John McCain named Alaska Governor Sarah Palin as his vice presidential running mate. Palin has only been Governor since 2006. Does this undermine McCain’s message that Obama doesn’t have enough experience to be President?
Certainly not. Obama has only been a U.S. Senator since 2005, just a year longer than Palin’s term in office so far (though, to be fair, Obama did serve in his state’s legislature for several years before that).
And there’s one important difference in their quality of experience: Palin has executive experience, which Obama completely lacks.
Another important point is that Palin isn’t campaigning to be President, but Vice President, unlike Barack Obama. We’re not electing her on the assumption that she will step into John McCain’s shoes in the next four years. Barack Obama, however, wants us to elect him President right out of the gate, without any executive experience whatsoever!
We have good reason to worry about Obama’s competencies, and by the same token, I wouldn’t support Palin for President now either. So maybe the Democrats should change their ticket to Biden-Obama after all.
Oh, I almost forgot, nobody really cared much for the idea of Biden as President earlier this year.
Or in 1988.
What’s more, Obama has written a couple books, done lots of debating, written bills and lobbied his fellow Senators to support them, and done some teaching, but when has Barack Obama ever had a real job?
Joe Biden got elected to the Senate just eight short years after getting out of law school, at the ripe old age of 30. When has Joe Biden ever had a real job?
Sarah Palin has. She working as a sports reporter for an Alaska television station and as a commercial fisherman with her husband, and has experience in other levels of government as well.
Neither Barack Obama nor Joe Biden has ever had to make an executive decision about anything except their own political campaigns.
Sarah Palin has. Or to put it another way, Sarah Palin has more of the right kind of experience than Barack Obama and Joe Biden put together. Do we want a President and Vice President who have records for taking action and making hard choices, or a couple of fraternizing legislators with lots of experience pushing papers around in committee meetings?
You can learn more about Sarah Palin at Palintology.
Barack Obama’s speech last night, in acceptance of his party’s nomination to be their candidate for President, was supposed to provided lots of details about just what “change” means. Did Obama actually deliver any substance last night? And most importantly of all: was he entirely honest? The answer to both questions is NO!
Obama talks out of both sides of his mouth. Washington has done nothing but talk about our oil addiction during the last 30 years, Obama says, and he then blames John McCain who “has been there for 26 of them. … And today, we import triple the amount of oil as the day that Sen. McCain took office.”

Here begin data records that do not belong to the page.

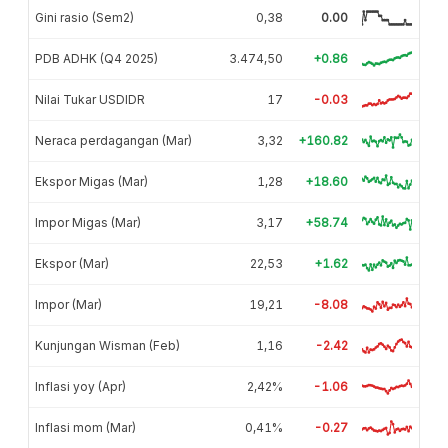
Gini rasio (Sem2)
0,38
0.00
PDB ADHK (Q4 2025)
3.474,50
+0.86
Nilai Tukar USDIDR
17
-0.03
Neraca perdagangan (Mar)
3,32
+160.82
Ekspor Migas (Mar)
1,28
+18.60
Impor Migas (Mar)
3,17
+58.74
Ekspor (Mar)
22,53
+1.62
Impor (Mar)
19,21
-8.08
Kunjungan Wisman (Feb)
1,16
-2.42
Inflasi yoy (Apr)
2,42%
-1.06
Inflasi mom (Mar)
0,41%
-0.27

What about Joe Biden’s 35 years in office? Or Ted Kennedy’s whopping 46 years in office — almost half a century! How much oil do we import today compared to the early years of the Dodge Dart? Yet, Ted Kennedy “embodies the spirit of service.” Joe Biden is “one of the finest statesmen of our time.”

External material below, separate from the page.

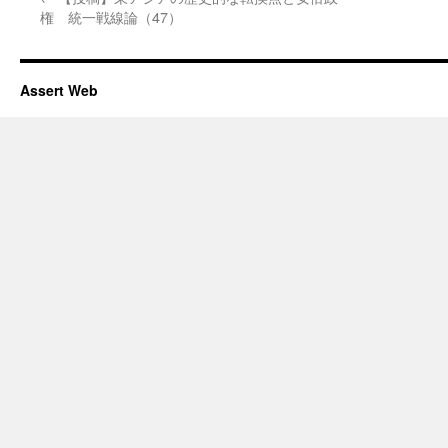
権 統一戦線論（47）
Assert Web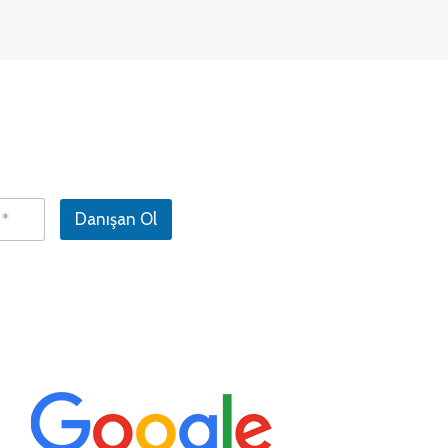
Danışan Ol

Obama didn’t bat an eyelash when he slandered McCain by saying that he “defined the middle class as someone making under 5 million dollars a year.” The joke Obama is alluding to was made by McCain at the Saddleback Civil Forum on August 16, when Rick Warren asked McCain (as he had asked Obama earlier), how McCain defined the rich. McCain laughingly said someone who made 5 million or more — the whole audience laughed with him, and so did I as I watched from home.

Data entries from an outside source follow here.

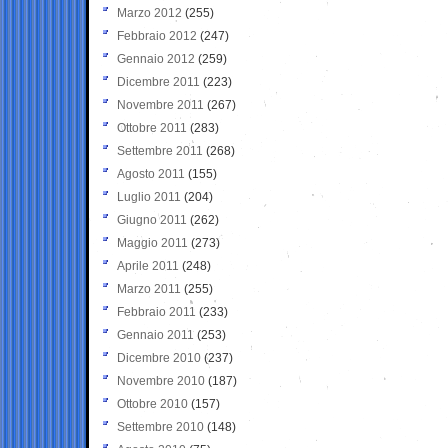
Marzo 2012
(255)
Febbraio 2012
(247)
Gennaio 2012
(259)
Dicembre 2011
(223)
Novembre 2011
(267)
Ottobre 2011
(283)
Settembre 2011
(268)
Agosto 2011
(155)
Luglio 2011
(204)
Giugno 2011
(262)
Maggio 2011
(273)
Aprile 2011
(248)
Marzo 2011
(255)
Febbraio 2011
(233)
Gennaio 2011
(253)
Dicembre 2010
(237)
Novembre 2010
(187)
Ottobre 2010
(157)
Settembre 2010
(148)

McCain’s point was that we want all Americans to prosper. McCain, unlike Obama, doesn’t want to “define the rich” and make them a target for tax punishment. We don’t want to bring the rich down, we want to create an environment in which everyone else has the opportunity to prosper also. Obama knows full well that McCain wasn’t “defining the middle class.” But, as is apparent, not only does Barack Obama have no scruples against deceiving his hearers and slandering his opponent, he also doesn’t have a sense of humor.
On the subject of taxes, Obama charges that John McCain hasn’t proposed one penny of tax relief for 100 million Americans. OK, Barack, are you proposing one penny of tax relief? That will cost you a million dollars. How about a dime of tax relief? $10 million. A dollar of tax relief? $100 million. Would the voters be happier with $10 of tax relief? That will mean somebody has to pay $1 billion. Get the idea? Exactly how much tax relief are you proposing, and exactly how are you proposing to pay for it?
But, according to Obama, the average American income has gone down $2,000 under George W. Bush. My first reaction to that figure is: Is that all? Seriously??? All Obama’s righteous indignation about the hardship Americans face is about a lousy two grand? Maybe this is a mental recession after all!
Wait: maybe Obama wants $2,000 of tax relief to offset the reduced income. Let’s calculate that: 100 million Americans X $2,000 = $200 billion dollars. And he hasn’t even talked about health care yet!
Obama defines “change” as “a tax code that doesn’t reward the lobbyists who wrote it, but the American workers and small businesses who deserve it.” Obama certainly doesn’t want you to watch these videos from the ABC News investigative report “On the Money Trail.” It seems that lobbyists and politicians were going wild at the Democratic National Convention in Denver, and Obama, who had the power to stop them, didn’t lift a finger. “Change” is an empty marketing slogan aimed at an unthinking consumer culture.
And after you watch that installment, read this report at the ABC News website.
“I will eliminate capital-gains taxes for the small businesses and the startups that will create the high-wage, high-tech jobs of tomorrow,” Barack Obama confidently proclaims. But what does that mean? What small businesses are being crippled by capital gains tax? Small business owners pay capital gains tax, much later in a company’s life cycle. But that’s not a problem for the businesses themselves. So what is Obama talking about here?
Obama said earlier this month that he wants to raise capital gains tax from 15% to more than 20% for people who earn more than $250,000. So would this be an exception? Or would he only eliminate capital gains tax for business owners who didn’t make more than $250,000? Or is he talking about capital gains tax for the business itself, which is pretty much worthless? As usual with Obama, we have the appearance of substance, but a closer look reveals ambiguity, doubletalk, or nonsense.
One last comment:
… And to the next vice president of the United States, Joe Biden, I thank you. I am grateful to finish this journey with one of the finest statesmen of our time, a man at ease with everyone from world leaders to the conductors on the Amtrak train he still takes home every night.
I guess he is at ease with everyone if he’s taking Amtrak conductors home every night. Their home or his? Nyuk, nyuk.